Step 1: Understanding the Concept: Carbohydrates are polymers composed of monosaccharide units linked together by glycosidic bonds.
The spatial orientation of these bonds (either \(\alpha\) or \(\beta\)) strictly determines the structural properties and enzymatic digestibility of the resulting polysaccharide.
Step 2: Key Formula or Approach: The approach involves analyzing the structural molecular bonds of polysaccharides and matching them with the enzymatic capabilities of the human digestive system.
Step 3: Detailed Explanation: Cellulose is a highly rigid structural polysaccharide found predominantly in plant cell walls.
It consists of a long, linear chain of D-glucose molecules linked together by \(\beta\)-1,4 glycosidic bonds.

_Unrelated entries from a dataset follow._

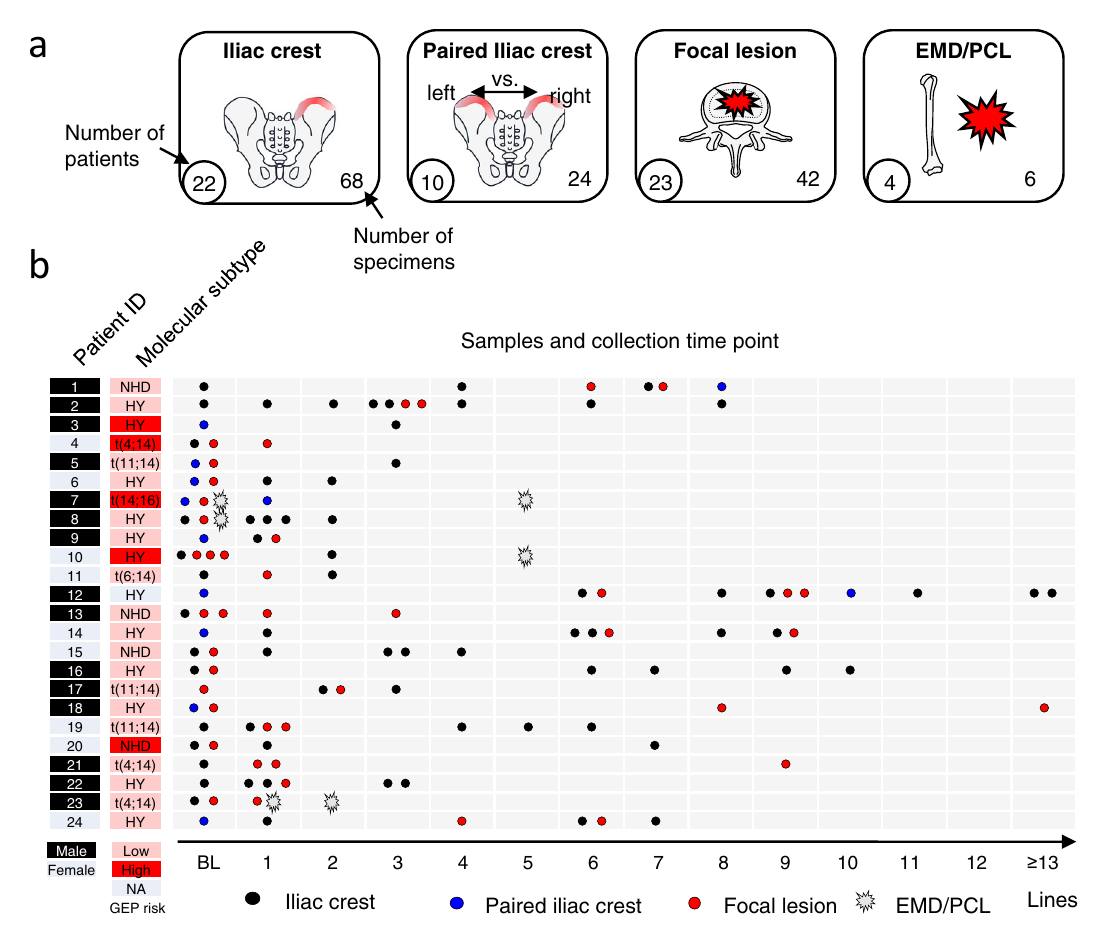
Fig. 1 | Patient characteristics, sample origin, and collection time points. In a the origin (redmarking)and the numberof investigated samples aredepicted.In b gender, molecular subtype, risk according to the GEP70 19 , as well as the typeof samples, and the time points of sample collection are shown.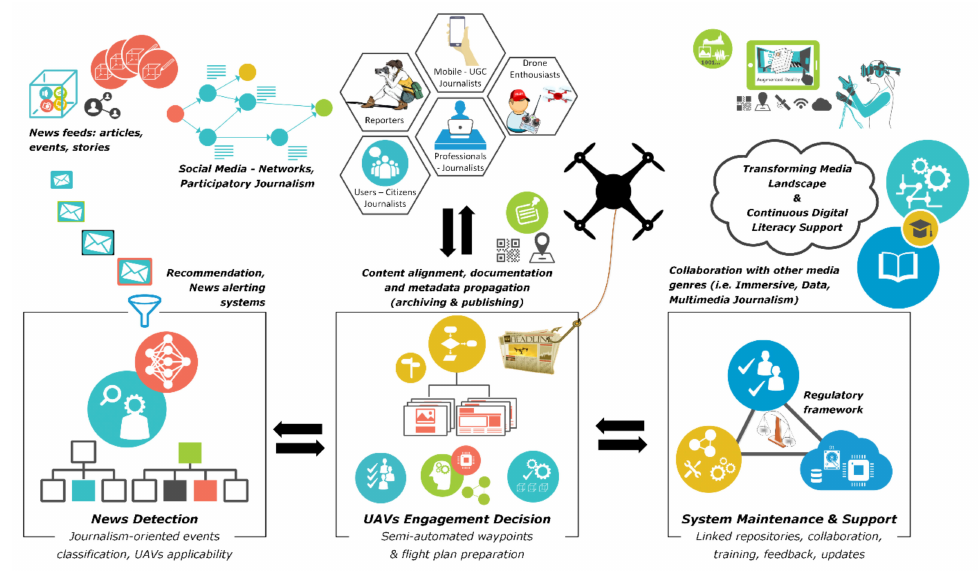
Figure 1. The envisioned concept architecture of the proposed model [8].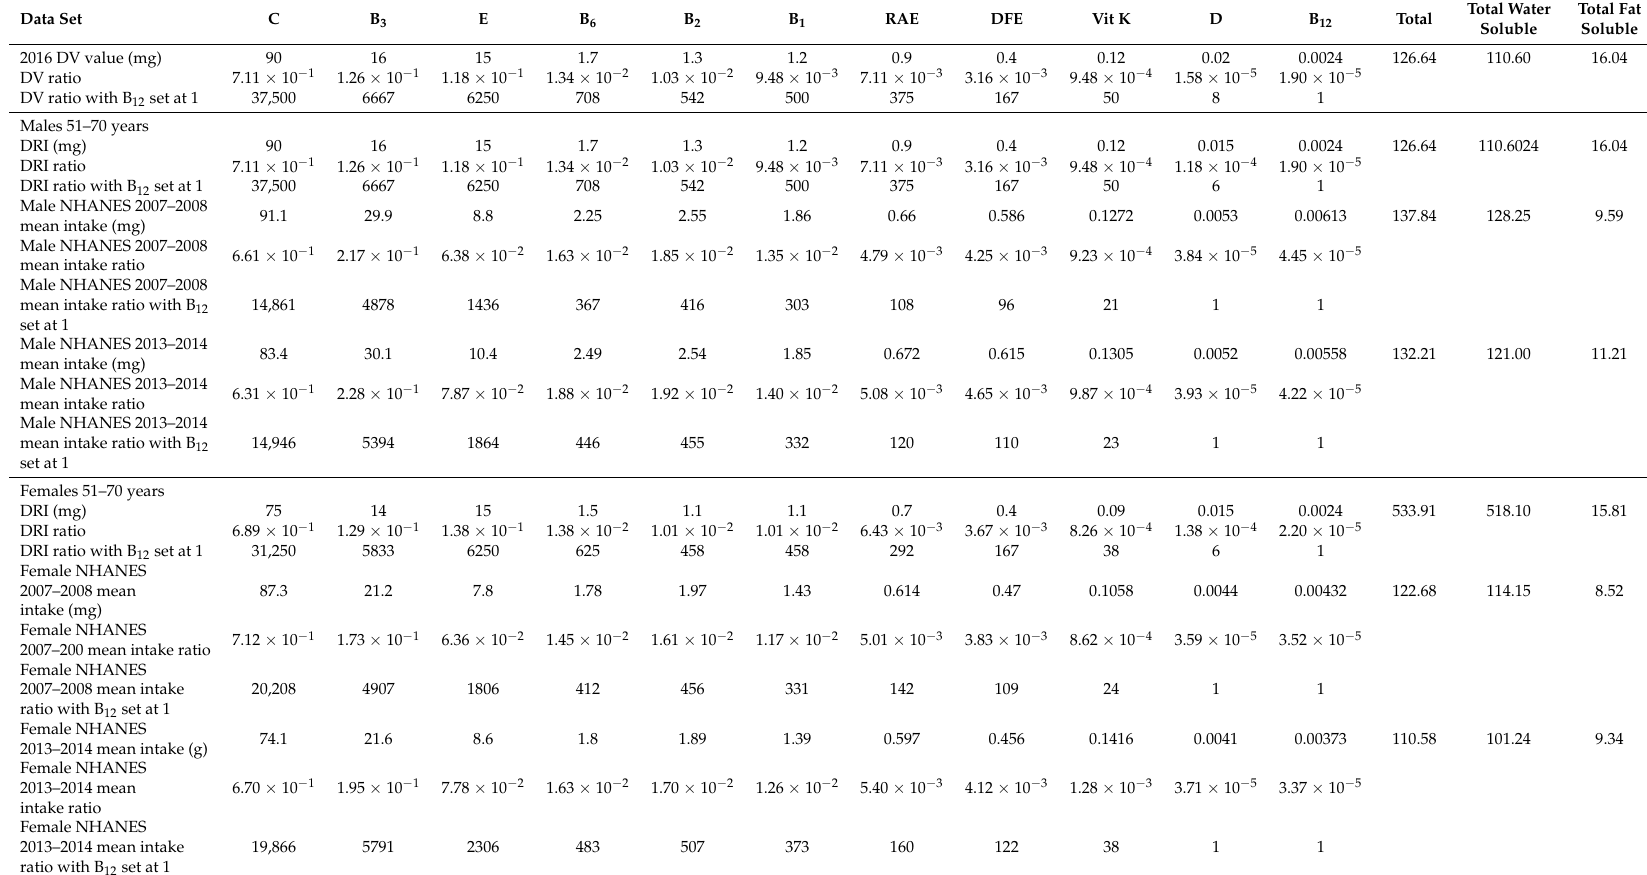
Values are rounded. Abbreviations: vitamin A (as retinol activity equivalents (RAE)), thiamin (B 1 ), riboflavin (B 2 ), niacin (B 3 ), pyridoxine (B 6 ), cobalamin (B 12 ), folate (as dietary folate equivalent (DFE)), vitamin C (C), vitamin D (D), vitamin E (E) and vitamin K (Vit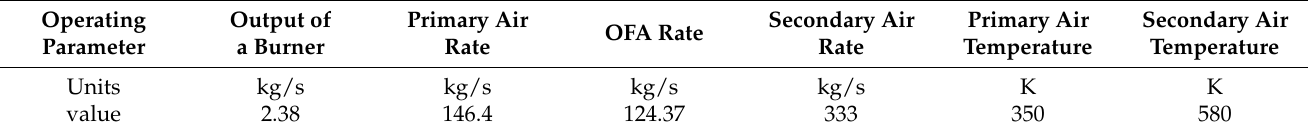
Table 1. Main operating parameters of the base operation condition (BMCR: 600 MW).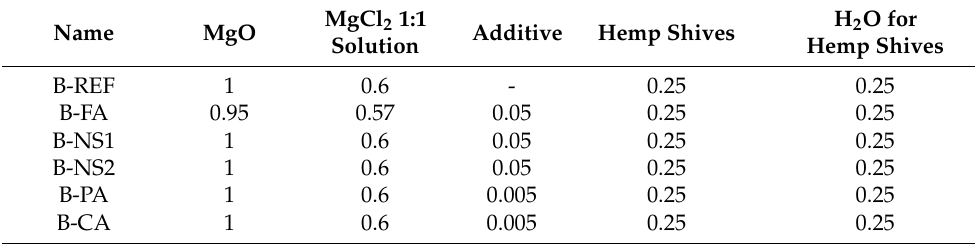
Table 4. Bio-composite mix proportions.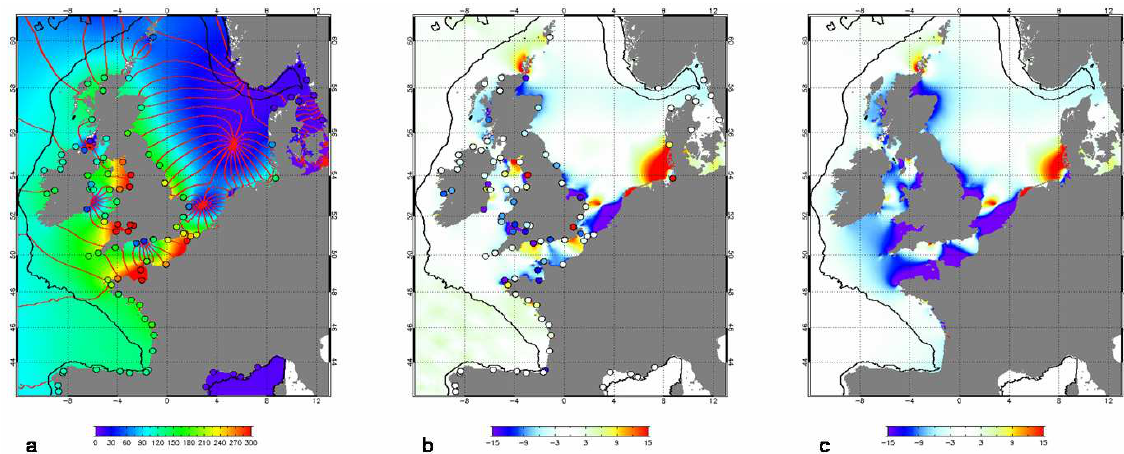
Figure 3. a) Amplitude in cm (color) and phase (red lines) of modeled M2 tidal constituent. Overplotted filled dots are the M2 observed harmonic constants at the various tide gauges used for quantitative assessment. b) M2 Amplitude difference (cm) between the FES2004 solution ( Lyard et al. , 2006) and the model. Overplotted filled dots represent amplitude and phase differences between tide gauges and the model. c) Same as b) but in the barotropic experiment (runbt). On each figure, the black line indicates the 200m isobath.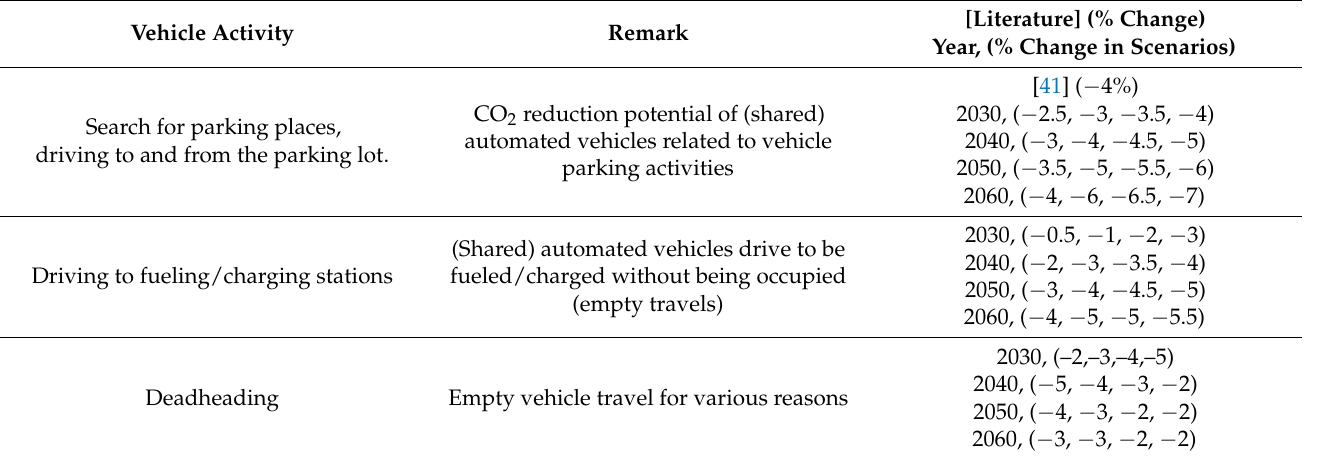
Table 4. Impacts of vehicle parking, fueling, and charging on road transportation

Human digestive enzymes, such as salivary amylase and pancreatic amylase, are structurally specific for recognizing and breaking down \(\alpha\)-1,4 glycosidic linkages (which are found in starch and glycogen).
Humans completely lack the enzyme cellulase, which is required to hydrolyze the \(\beta\)-1,4 linkages.
Consequently, cellulose passes through the human digestive tract completely undigested and serves a vital role as dietary roughage or fiber.
Step 4: Final Answer: The specific presence of the \(\beta\)-1,4 glycosidic linkage renders cellulose indigestible by human digestive enzymes.